End of the Sellouts, Back to the Old Fenway

fenway

The first time I remember hearing anyone swear was when my mother missed a turn as we were driving in Boston. The second time I remember hearing someone swear was Nelly after I purchased his album Country Grammar when I was in the sixth grade.

But hearing people swear and learning how to properly do it—I mean to really properly swear with the satisfaction of ripping a double in the gap—are two different occurrences in one’s life. I learned to swear at Fenway Park.

I learned about passion, too. This was before we won it all; before the current owners took over and before the birth of the pink hats.
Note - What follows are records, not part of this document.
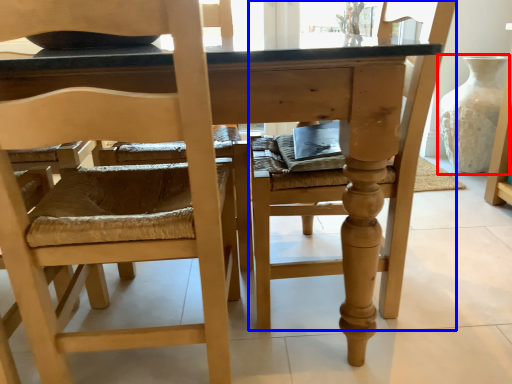
Question: Which of the following is the closest to the observer, glass vase (highlighted by a red box) or chair (highlighted by a blue box)?

Choices:
 (A) glass vase
 (B) chair

Answer: (B)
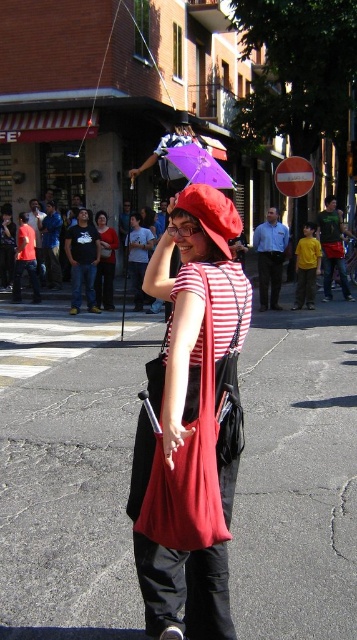
Question: Can you confirm if matte red bag at center is positioned above red fabric hat at center?

Choices:
 (A) yes
 (B) no

Answer: (B)

Question: Which point is farther from the camera taking this photo?

Choices:
 (A) [193, 209]
 (B) [177, 204]
 (C) [103, 227]
 (D) [219, 186]

Answer: (C)

Question: Is red fabric hat at center closer to the viewer compared to matte black shirt at center?

Choices:
 (A) no
 (B) yes

Answer: (B)

Question: Can you confirm if matte red bag at center is wider than matte black shirt at center?

Choices:
 (A) no
 (B) yes

Answer: (B)

Question: Based on their relative distances, which object is farther from the red fabric hat at center?

Choices:
 (A) purple glossy umbrella at center
 (B) matte red bag at center
 (C) matte black shirt at center

Answer: (C)

Question: Estimate the real-world distances between objects in this image. Which object is closer to the purple glossy umbrella at center?

Choices:
 (A) red fabric hat at center
 (B) matte red bag at center
 (C) matte black shirt at center

Answer: (A)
Worst of all, by far, it was before people went to the game for their own benefit, whether that benefit be getting a tan at the park with some friends, simply having the right to say you went to Fenway that day, or for the benefit of a business interaction with a client and the like.
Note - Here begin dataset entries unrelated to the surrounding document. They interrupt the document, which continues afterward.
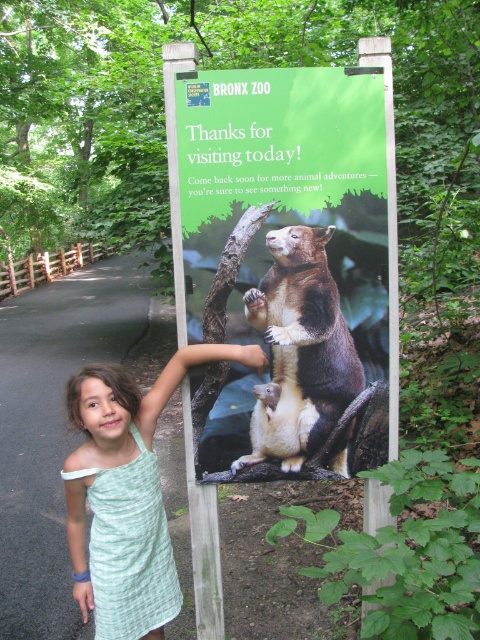
You are a zoo visitor who wants to take a photo of the brown furry bear at center and the green woven dress at center together in the frame. Can you position yourself so that both are visible in the same photo?

The brown furry bear at center is located above the green woven dress at center, so yes, you can position yourself below both objects to ensure both are visible in the same photo.

You are a photographer trying to capture both the green paper sign at center and the green woven dress at center in a single frame. Since both are green, you want to ensure they are distinguishable. Which object should you focus on to highlight its height advantage?

The green paper sign at center has a greater height compared to the green woven dress at center, so focusing on the green paper sign at center will highlight its height advantage.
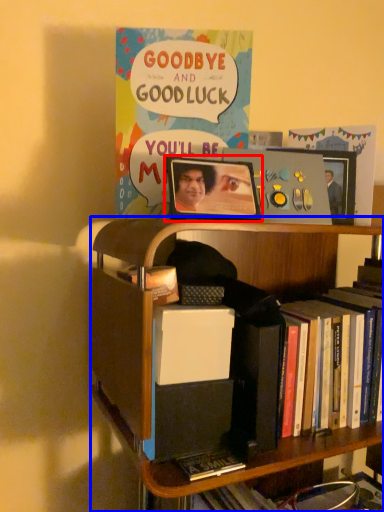
Question: Which of the following is the farthest to the observer, picture frame (highlighted by a red box) or bookcase (highlighted by a blue box)?

Choices:
 (A) picture frame
 (B) bookcase

Answer: (A)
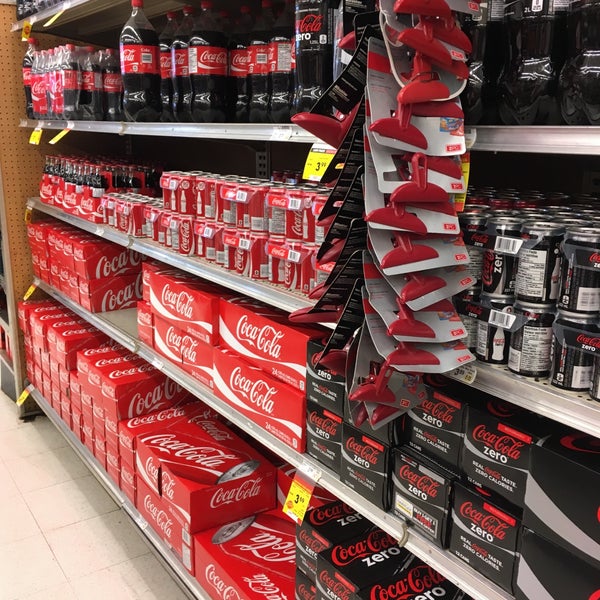
Find the location of `shelf`. shelf is located at coordinates (183, 578), (249, 425), (280, 302), (243, 133), (86, 0).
Back then most people bought their tickets, made the trek on the T, or the 39 bus, or their cars and that God-awful parking nightmare, and stepped into Fenway with one thing on their minds: lifting the Red Sox to victory.

I went to a few games last season. For the majority of the innings, it felt like a cross between a movie theatre and a middle school cookout: low volume, minimal swearing, and a lack of guided energy. Occasionally, you’d feel that old Fenway spark. The entire crowd’s energy would build and so would the team’s. I felt right at home. Then it would fade, replaced again by the movie theatre feel combined with isolated friendly conversation.

Go on Redsox.com and you’ll see that most of the April home games have tickets available. The sellout streak will end. All that means is the end of the sellout fan. Many Sox fans blame it on the “pink hats,” but I blame it on the business men with their partners and clients who don’t understand the concept of a long reliever or the rules on a sacrifice fly; and who more importantly feel as though displaying too much outward passion makes them look weird to those around them. The fewer sellouts there are just might mean the more swear words you’ll hear. That sounds fine to me.